- [LISTE DES TÂCHES]:
1. D'après le texte, que reçoit l'ambassadeur de Grande-Bretagne quelques jours après sa venue au tribunal ?
2. Recopiez le passage du texte qui commence aux mots « Jonas et Franky arrivent. » et s'arrête après les mots « par la défense. ».

- [TEXTE]:
L’appui de l’ambassade de Grande-Bretagne
Le vendredi matin 21 septembre, les avocats des prévenus au Tribunal. L’Ambassadeur de Grande Bretagne arrive lui aussi. Il ne pourra rester très longtemps mais tenait à marquer son soutien à la. Il recevra des mails de menaces quelques jours après.
Jonas et Franky arrivent. La cause est appelée. L’interrogatoire des accusés commencent. La salle, comble, est hostile aux accusés. Le Procureur fait glisser un mot au Président qui n’écoute plus les accusés. Soudainement, sans mot dire, il se lève avec ses collègues et ils quittent la salle d’audience. Suspension d’audience… L’avocate suisse veut prendre des photos d’elle avec Jonas et Franky. On le lui interdit au motif que ces photos risquent de se retrouver dans la presse étrangère et sur Facebook. L’audience reprend avec l’interrogatoire des prévenus par la défense.
Le Procureur, d’une mauvaise foi crasse, essaie en vain, de déstabiliser et de provoquer les accusés. Jonas et Franky répondent avec aplomb aux questions. Ils nient catégoriquement leur homosexualité. Ils n’ont pas le choix. Les questions des juges sont à dessein dérangeantes. Des questions sur leur habillement féminin. Franky répond que c’est son look, qu’il se sent bien, qu’il se sent « sexy ». Rires et ricanements dans la salle. La juge leur demande s’ils ne doivent pas avouer leur homosexualité puisqu’en étant habillé comme des femmes, ils ne peuvent attirer que des hommes.

- [JEU DE DONNÉES]:
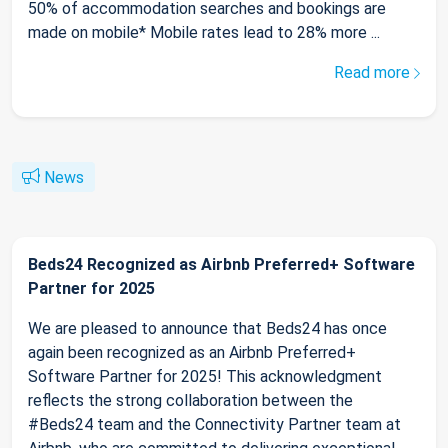
50% of accommodation searches and bookings are
made on mobile* Mobile rates lead to 28% more ...
Read more
News
Beds24 Recognized as Airbnb Preferred+ Software
Partner for 2025
We are pleased to announce that Beds24 has once
again been recognized as an Airbnb Preferred+
Software Partner for 2025! This acknowledgment
reflects the strong collaboration between the
#Beds24 team and the Connectivity Partner team at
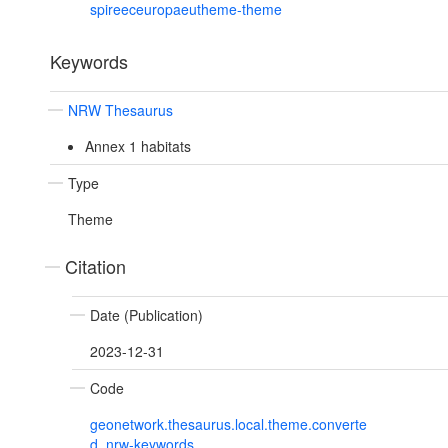
spireeceuropaeutheme-theme
Keywords
NRW Thesaurus
Annex 1 habitats
Type
Theme
Citation
Date (Publication)
2023-12-31
Code
geonetwork.thesaurus.local.theme.converte
d_nrw-keywords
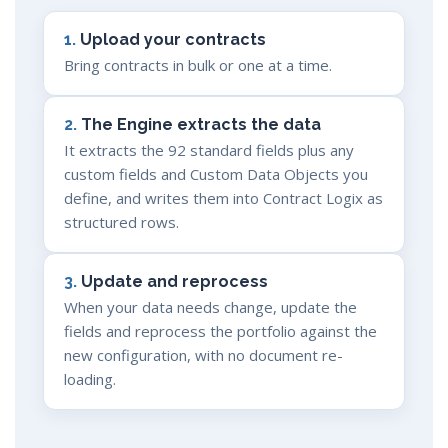
1.
Upload your contracts
Bring contracts in bulk or one at a time.
2.
The Engine extracts the data
It extracts the 92 standard fields plus any
custom fields and Custom Data Objects you
define, and writes them into Contract Logix as
structured rows.
3.
Update and reprocess
When your data needs change, update the
fields and reprocess the portfolio against the
new configuration, with no document re-
loading.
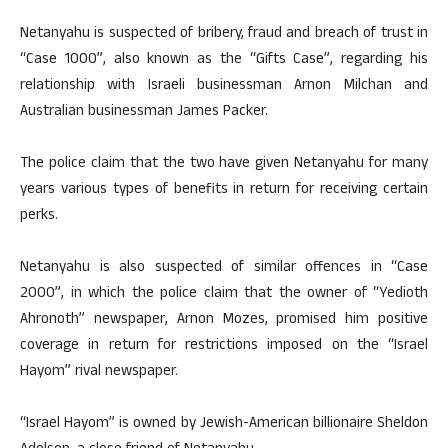
Netanyahu is suspected of bribery, fraud and breach of trust in
“Case 1000”, also known as the “Gifts Case”, regarding his
relationship with Israeli businessman Arnon Milchan and
Australian businessman James Packer.
The police claim that the two have given Netanyahu for many
years various types of benefits in return for receiving certain
perks.
Netanyahu is also suspected of similar offences in “Case
2000”, in which the police claim that the owner of “Yedioth
Ahronoth” newspaper, Arnon Mozes, promised him positive
coverage in return for restrictions imposed on the “Israel
Hayom” rival newspaper.
“Israel Hayom” is owned by Jewish-American billionaire Sheldon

- [LISTE DES SOLUTIONS]:
1. Des mails de menaces.

2.
Jonas et Franky arrivent. La cause est appelée. L’interrogatoire des accusés commencent. La salle, comble, est hostile aux accusés. Le Procureur fait glisser un mot au Président qui n’écoute plus les accusés. Soudainement, sans mot dire, il se lève avec ses collègues et ils quittent la salle d’audience. Suspension d’audience… L’avocate suisse veut prendre des photos d’elle avec Jonas et Franky. On le lui interdit au motif que ces photos risquent de se retrouver dans la presse étrangère et sur Facebook. L’audience reprend avec l’interrogatoire des prévenus par la défense.